|0.2|

361 31 67
                                    

Okumayın diyorum okuyorsunuz.. ayıp.

Saat gece 12'yi geçti yani artık pazartesideyiz o yüzden yeni bölümm

Evimden yanımdaki çantam, üzerimdeki kıyafetler ve arabam hariç hiçbir şey almadan ayrıldığım geceyi bir otelde geçirdim. Beynim sürekli çalıştığı ve bir şeyler planladığı için de koltukta uyuklamak hariç gram uyku girmedi gözüme.

Ertesi sabah leziz bir kahvaltıdan sonra ilk işim şirkete gitmek oldu. Öyle şatafatlı bir yer değildi burası. Babam bu işe girdikten birkaç yıl sonra alım satım planlamalarının ya da toplantılarının yapılması için dubleks bir ev satın almış ve içini düzenleyerek iş yeri haline getirmişti.

Buraya da en son dört yıl önce geldim.

Her şey ve herkesin en son bıraktığım haliyle durması beni şaşırtsa da samimi gülümsemem ve dik başlı yürüyüşüm ile üst kattaki babamın odasına çıktım. Odaya girdiğim andan itibaren içime dolan anılara rağmen babamın koltuğuna oturdum.

Eğer dünde olsaydım hıçkıra hıçkıra ağlardım. Ama bu gün değil.

Benim hemen ardımdan odaya giren beta sekretere sanki hiçbir şey değişmemiş ve her şey normalmiş gibi gülümsedim. "Günaydın Munhee. Bana orta şekerli bir Türk kahvesi getirir misin?"

Bu durum onu birkaç saniye duraksatsa da ikiletmeden kahve için odadan ayrıldı. Kapı kapandığı anda bir damla göz yaşı sol gözümden yanağıma doğru süzülmeye kalktı ama ona izin vermedim.

Güçlü omegalar ağlamaz.

Munhee kahvemle geri döndükten sonra son gelişmeleri aktarmaya başladı.

"Son bir ayda şirketi kendi kendimize idare ettik fakat babanızın yokluğu çok hissedildi. Ben olabildiğince önceden ayarlanan her ihaleye girdim ve babanızın istediği şartlarda teklifler verdim. Bazılarını kaybettik ama maddi bir zarar açılmadı. Önümüzde yetişmekte olan meyveler var onların satışı için ihale açmalıyız. Bunun şartlarını ayarlama kararını ben veremeyeceğim için bekletiyorum ama daha fazla uzatamam.
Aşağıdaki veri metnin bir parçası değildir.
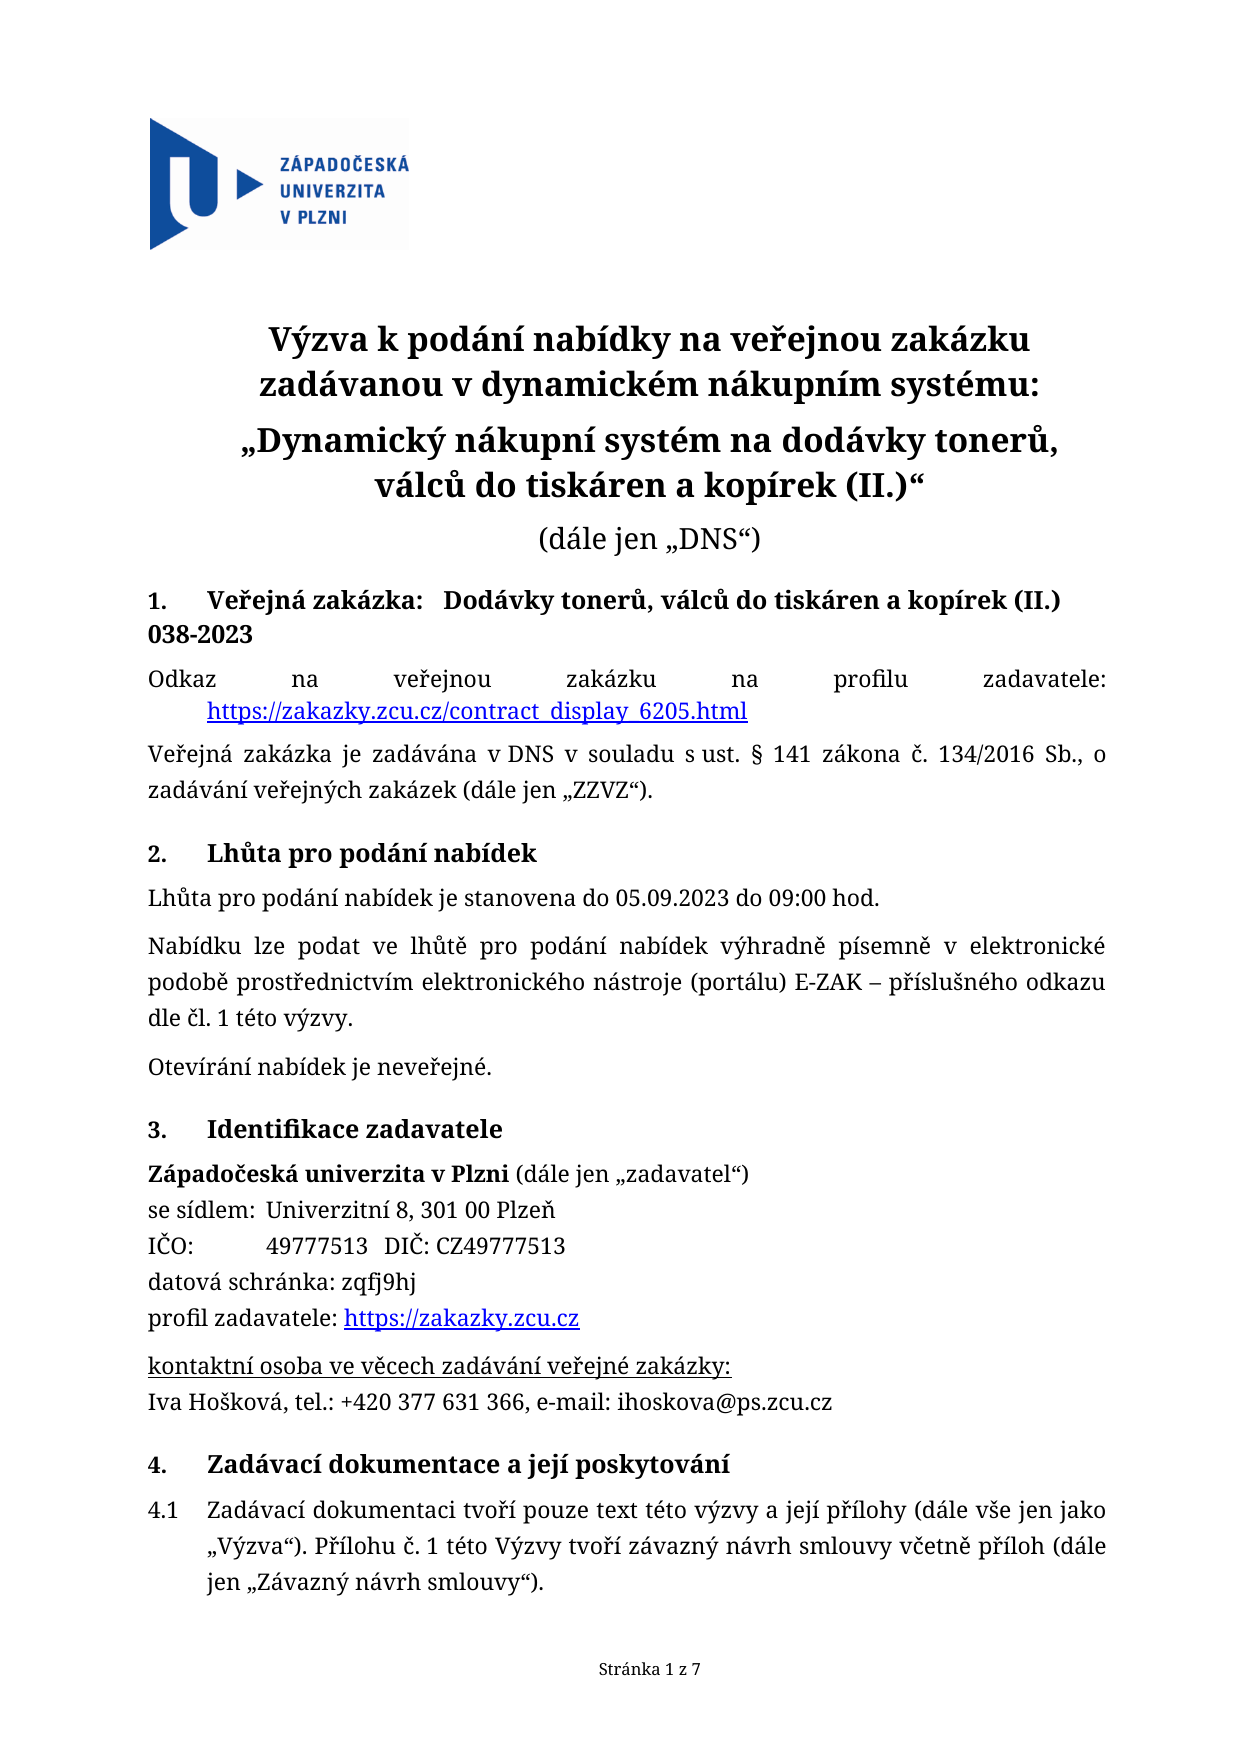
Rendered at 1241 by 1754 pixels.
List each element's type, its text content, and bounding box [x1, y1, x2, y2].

text Otevírání nabídek je neveřejné. [148, 1051, 1107, 1082]
text „Dynamický nákupní systém na dodávky tonerů, válců do tiskáren a kopírek (II.)“ [192, 417, 1107, 508]
text IČO: 49777513 DIČ: CZ49777513 [148, 1230, 1107, 1261]
text Nabídku lze podat ve lhůtě pro podání nabídek výhradně písemně v elektronické podobě prostřednictvím elektronického nástroje (portálu) E-ZAK – příslušného odkazu dle čl. 1 této výzvy. [148, 930, 1107, 1033]
text (dále jen „DNS“) [192, 518, 1107, 558]
text profil zadavatele: https://zakazky.zcu.cz [148, 1302, 1107, 1333]
text Západočeská univerzita v Plzni (dále jen „zadavatel“) [148, 1158, 1107, 1189]
subtitle Veřejná zakázka: Dodávky tonerů, válců do tiskáren a kopírek (II.) 038-2023 [148, 583, 1107, 651]
text kontaktní osoba ve věcech zadávání veřejné zakázky: [148, 1350, 1107, 1382]
text Veřejná zakázka je zadávána v DNS v souladu s ust. § 141 zákona č. 134/2016 Sb., o zadávání veřejných zakázek (dále jen „ZZVZ“). [148, 738, 1107, 806]
subtitle Identifikace zadavatele [148, 1112, 1107, 1146]
text Lhůta pro podání nabídek je stanovena do 05.09.2023 do 09:00 hod. [148, 882, 1107, 913]
text Iva Hošková, tel.: +420 377 631 366, e-mail: ihoskova@ps.zcu.cz [148, 1386, 1107, 1417]
text Výzva k podání nabídky na veřejnou zakázku zadávanou v dynamickém nákupním systému: [192, 316, 1107, 406]
subtitle Zadávací dokumentace a její poskytování [148, 1447, 1107, 1481]
picture [150, 118, 409, 250]
text datová schránka: zqfj9hj [148, 1266, 1107, 1297]
text Odkaz na veřejnou zakázku na profilu zadavatele: https://zakazky.zcu.cz/contract_display_6205.html [148, 663, 1107, 726]
subtitle Lhůta pro podání nabídek [148, 835, 1107, 869]
text se sídlem: Univerzitní 8, 301 00 Plzeň [148, 1194, 1107, 1225]
list Zadávací dokumentaci tvoří pouze text této výzvy a její přílohy (dále vše jen jako „Výzva“). Přílohu č. 1 této Výzvy tvoří závazný návrh smlouvy včetně příloh (dále jen „Závazný návrh smlouvy“). [148, 1494, 1107, 1597]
Alıcılar kapımıza dayandı. Bizden almazlarsa başkasına gidecekler. Müşteri kaybetmek istemeyiz."

Gözlerimin yönü camdan tarafta olmasına rağmen dikkatlice dinledim Munhee'yi. "Eğer tek sorun buysa hiçbir şey değil. Eminim çözeriz Munhee."

Aslında ajussi demem gereken yaşta fakat burada patron benim.

"Aslında hayır."

Camda olan gözlerimi ona doğrulttum. "Anlamadım?"

"Tek sorunumuz bu değil."

"Diğerlerini de söyle o zaman. Ve bir çözüm bulmaya çalışalım."

"Tarlalarımızda çalışan işçiler babanızdan sonra başa kimsenin geçmediğini öğrenmişler ve işlerini aksatıyorlar. Her sorunlu ürün markamızın değer kaybı için çok büyük bir sorun teşkil ediyor."

Babam işçilerini her zaman çok sevmiş ve asla onlara karşı yanlış bir davranışı olmamıştı. Bundan mıdır bilmem işçilerimiz de her zaman bizim için canla başla çalışan insanlar olmuştu. O yüzden hiç kimse o insanların babamı kaybettikten sonra bize sırtını döndüğüne beni ikna edemezdi.